EXERCISE DETAILS: Write the next part of the news passage about the Chicago Cubs and their WGN-TV broadcast contract, starting after its final sentence.

EXERCISE PASSAGE:
The Chicago Cubs have exercised an option to get out of their broadcast contract with WGN-TV after the 2014 season, sources close to the situation said Wednesday.
On Tuesday, the team notified the Tribune Co.-owned station it had 30 days to meet a higher assessed fair market value for the broadcast rights, or they would be opened up for negotiation with other media. A third-party consultant hired by the Cubs and WGN-TV determined the increased valuation, according to sources.
After 30 days, the team would be free to explore other broadcast options for about 70 games televised each season by WGN, opening the door to a potentially more lucrative contract or perhaps its own cable sports network.
The Cubs and WGN-TV have a broadcast partnership that dates to 1948. With baseball rights fees soaring, there is much at stake for both. In January, the Los Angeles Dodgers launched their own cable sports network, striking a deal with Time Warner Cable that will pay the team a reported $7 billion to broadcast its games over 25 years.

PROVIDED MATERIAL:
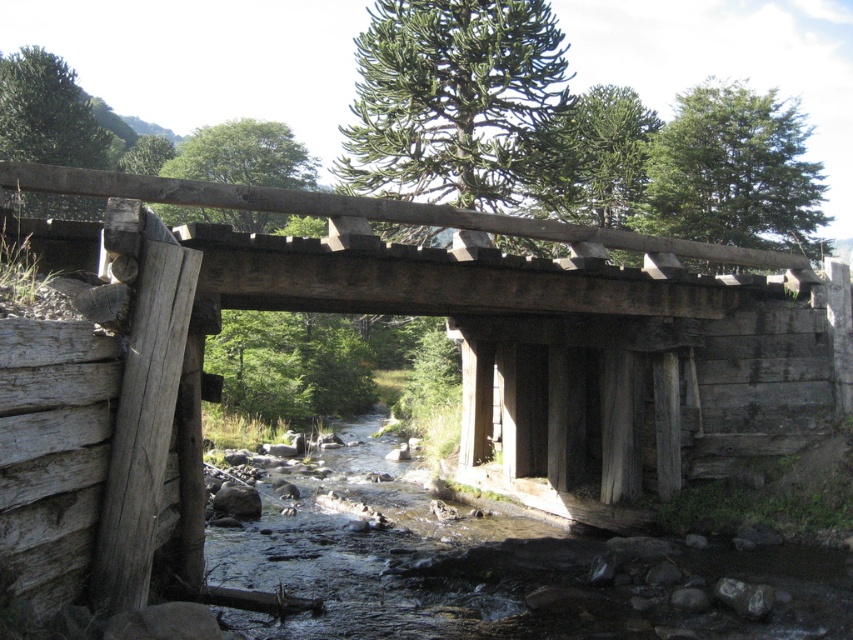
Question: Is weathered wood bridge at center positioned behind clear water at center?

Choices:
 (A) no
 (B) yes

Answer: (A)

Question: Can you confirm if weathered wood bridge at center is thinner than clear water at center?

Choices:
 (A) no
 (B) yes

EXPECTED OUTPUT:
Currently, Cubs games are split between Comcast SportsNet Chicago and WGN-TV, netting the club about $60 million in annual broadcast rights fees combined, according to sources. The CSN deal runs through 2019 and includes the White Sox, Bulls and Blackhawks as partners. Comcast owns about 30 percent of the network.
The Cubs get about $20 million to air 70 games each year on WGN. If the team didn’t give notice to opt out at this point in the contract, the deal would run through 2022 at the current rate, and the Cubs would lose any leverage for renegotiating the broadcast rights, according to sources.
The Ricketts family inherited the broadcast agreements as part of their 2009 purchase of the Cubs from Tribune Co., owner of the Chicago Tribune and WGN-TV. The $845 million deal — then the highest in Major League Baseball history — included Wrigley Field and a 25 percent stake in Comcast SportsNet Chicago.